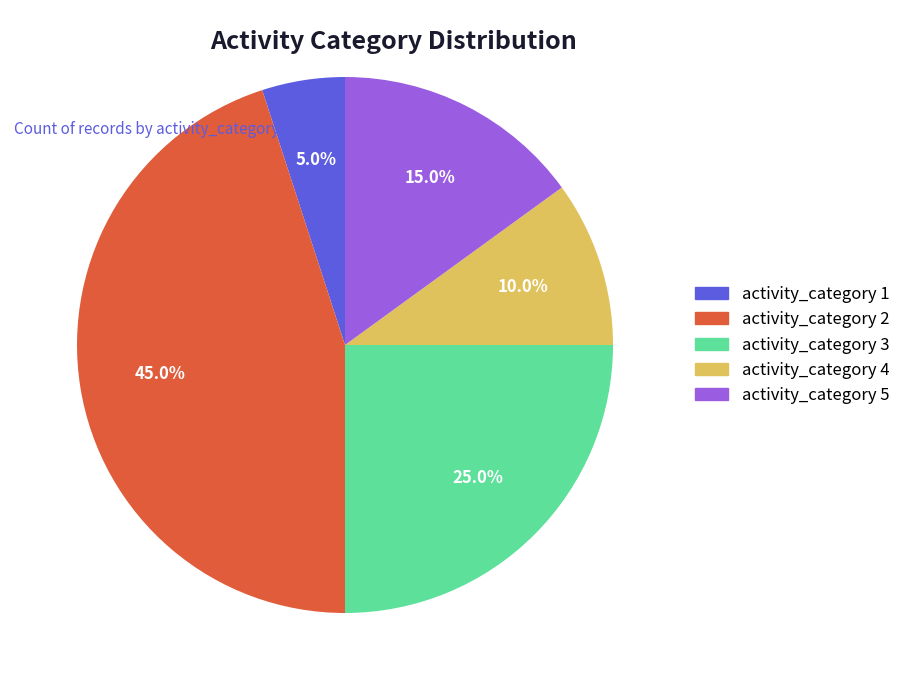

What percentage is NOT represented by activity_category 3?

75.0%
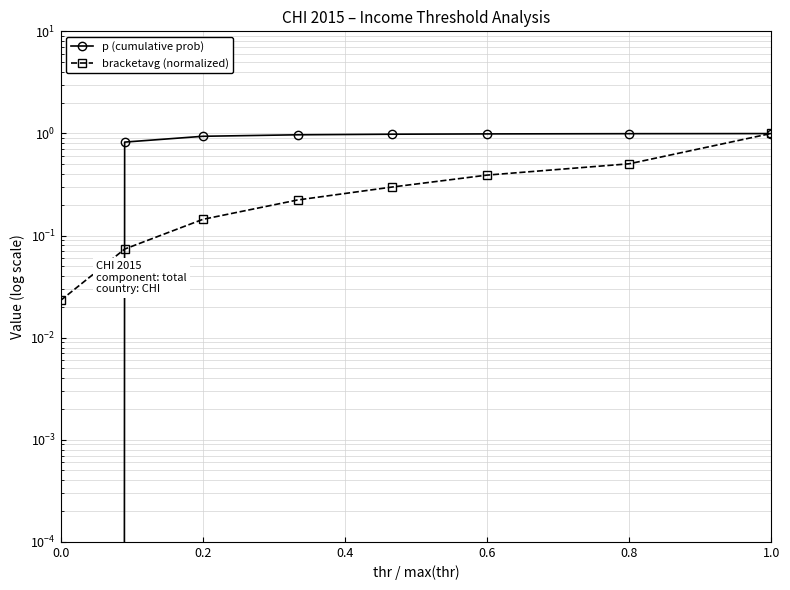

Is this an area chart (filled region under the line)?

No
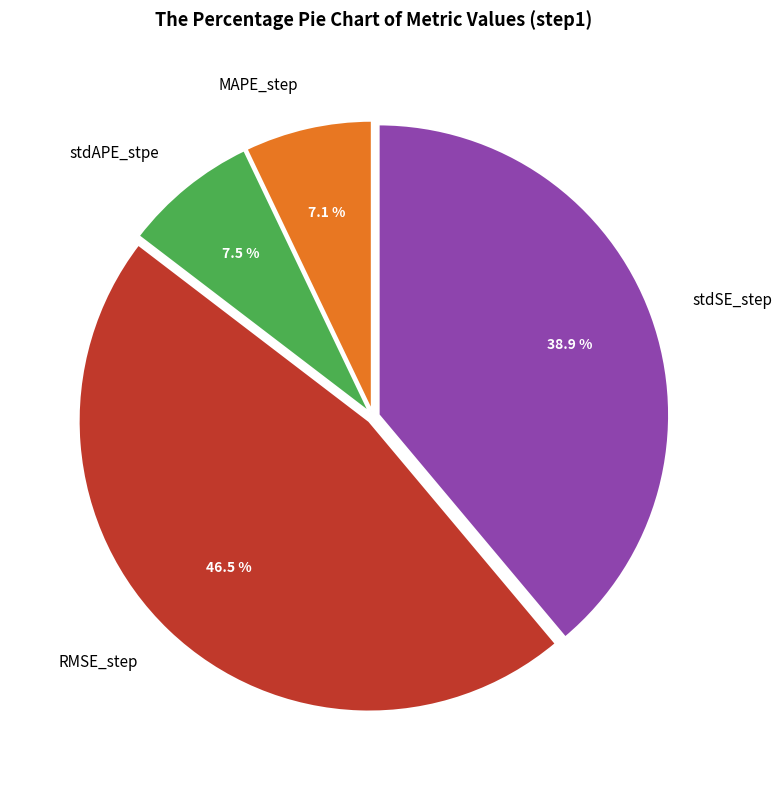

To the nearest percent, what is the average slice percentage?

25%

***

PROBLEM -> Output all the records above word for word, keeping every line but leaving out the pictures.

EXERCISE RESULT ->
What percentage is NOT represented by activity_category 3?

75.0%

Is this an area chart (filled region under the line)?

No

To the nearest percent, what is the average slice percentage?

25%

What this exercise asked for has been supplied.